The liberal Jewish Middle East policy group as one of its conference themes this year wants to press the Democratic candidates on whether they would demand from Israel an end to settlement expansion as a condition of receiving U.S. aid.

Among the five candidates to speak in person at the conference, Sanders, the Jewish senator from Vermont, was the most robustly in favor of pressuring Israel. The others who spoke live at a convention center here were Sens. Amy Klobuchar of Minnesota and Michael Bennet of Colorado; Pete Buttigieg, the mayor of South Bend, Indiana; and former U.S. housing secretary Julian Castro.

Another five candidates — former Vice President Joe Biden; Sen. Elizabeth Warren of Massachusetts; former Rep. Beto O’Rourke of Texas; author Marianne Williamson; and entrepreneur Andrew Yang — delivered video messages.

“I would use the leverage, $3.8 billion is a lot of money and we cannot give it carte blanche to the Israeli government, or any government,” Sanders said.

Asked specifically how he would address the humanitarian crisis in the Gaza Strip, which is under the control of the Hamas terrorist group, Sanders said, “My solution is, [to say] to Israel, if you want military aid, you’re going to have to fundamentally change your relationship to the people of Gaza. I would say that some of that $3.8 billion should go right now to humanitarian aid in Gaza.”

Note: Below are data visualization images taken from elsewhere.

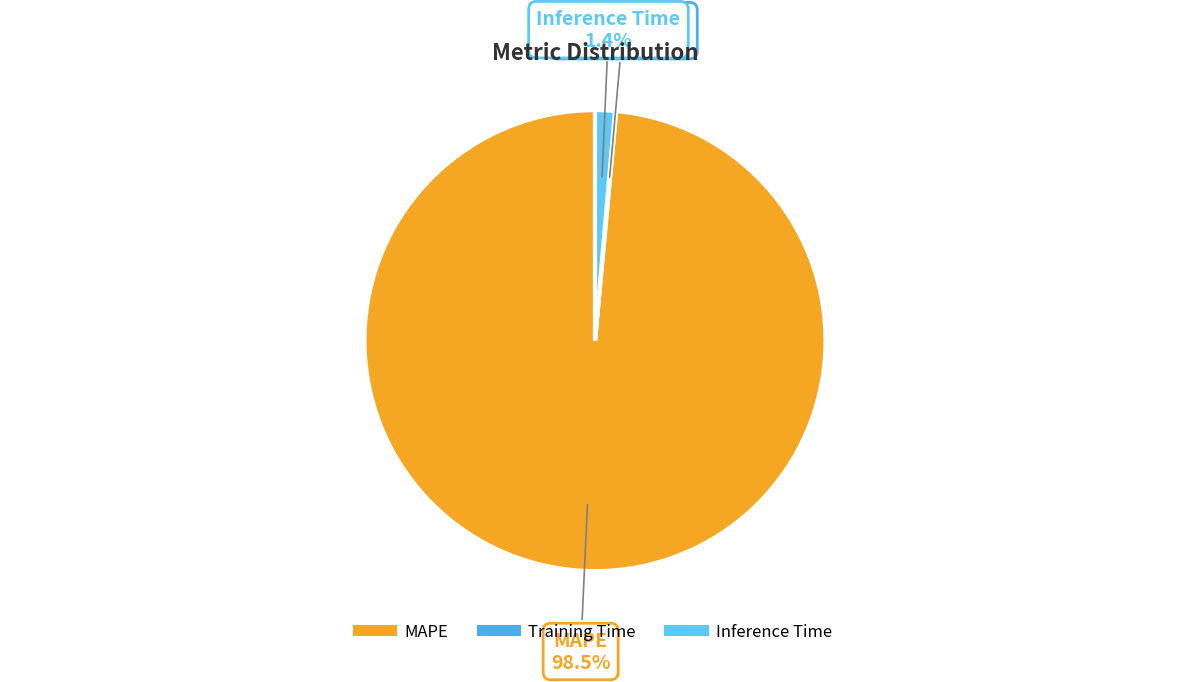

Between MAPE and Inference Time, which is larger?

MAPE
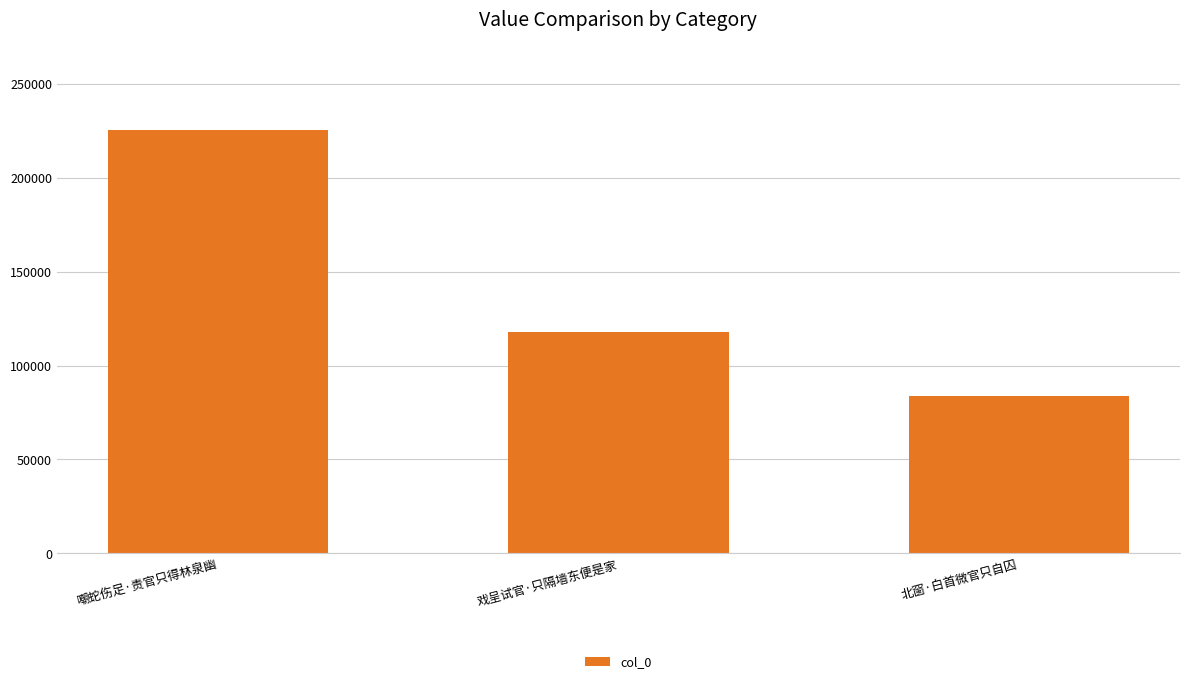

Reading left to right, list all the values displayed in this chart.

225660	117874	83597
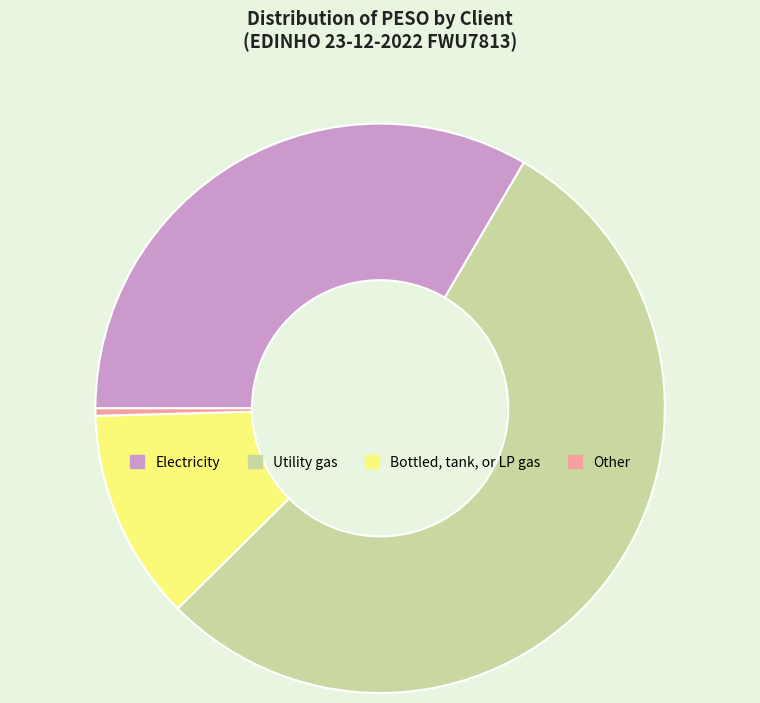

The Bottled, tank, or LP gas slice represents 21% of the pie. True or false?

False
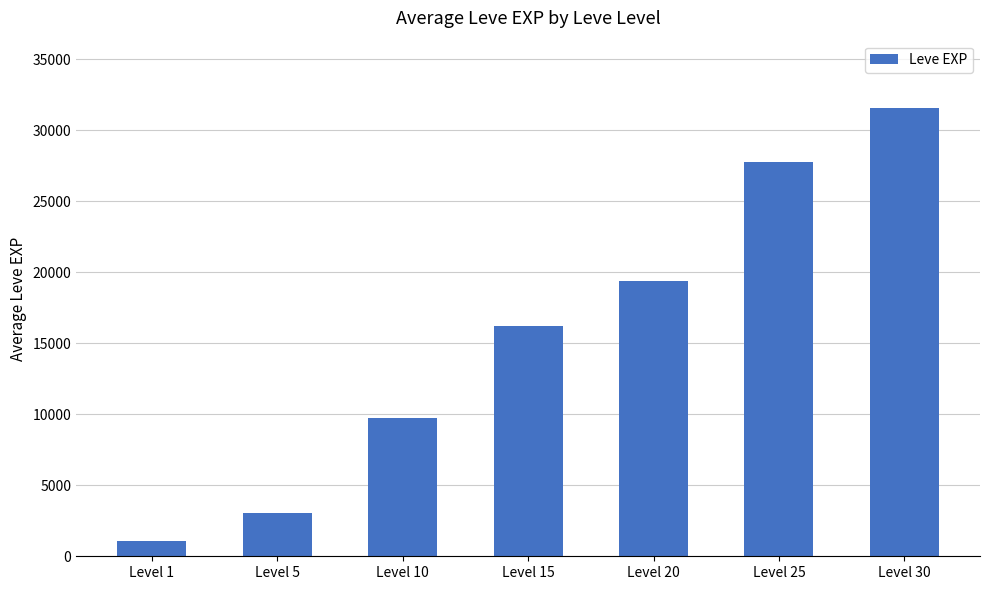

Approximately how many times larger is the value at Level 1 compared to Level 15?

0.1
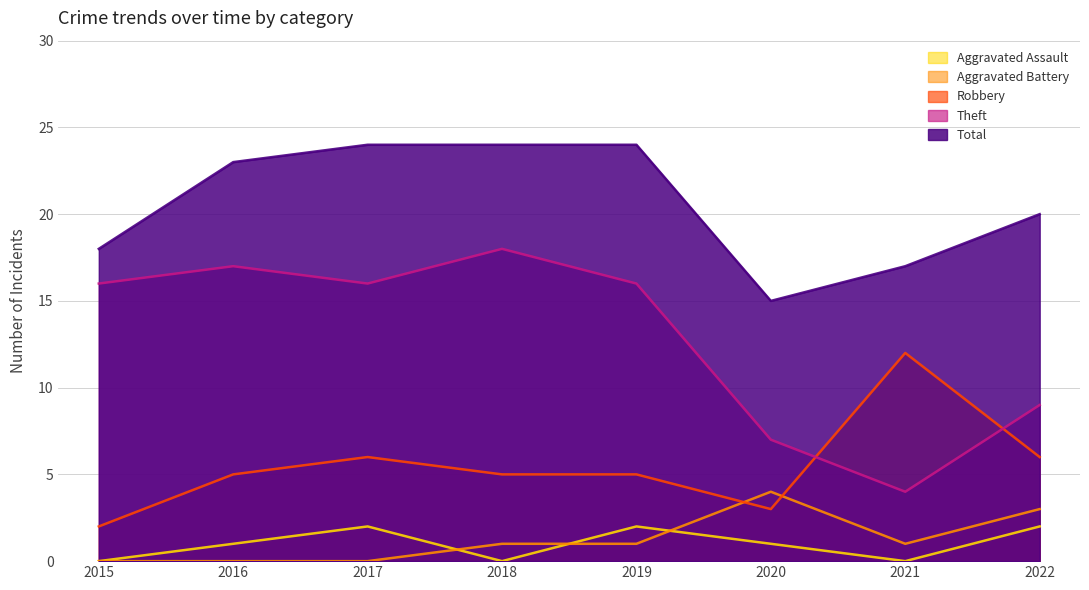

What is the highest value of the Theft series?

18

Buttigieg and Warren also supported using the assistance as a means to pressure Israel, although in more restrained terms. Biden, Castro, Klobuchar and Bennet said leveraging the aid would be counterproductive.

Biden was perhaps the most emphatic in defending assistance to Israel.

“Israelis wake up every morning facing an existential threat,” he said in his video message. “That’s why we always have to be adamant that Israel must be able to defend itself.”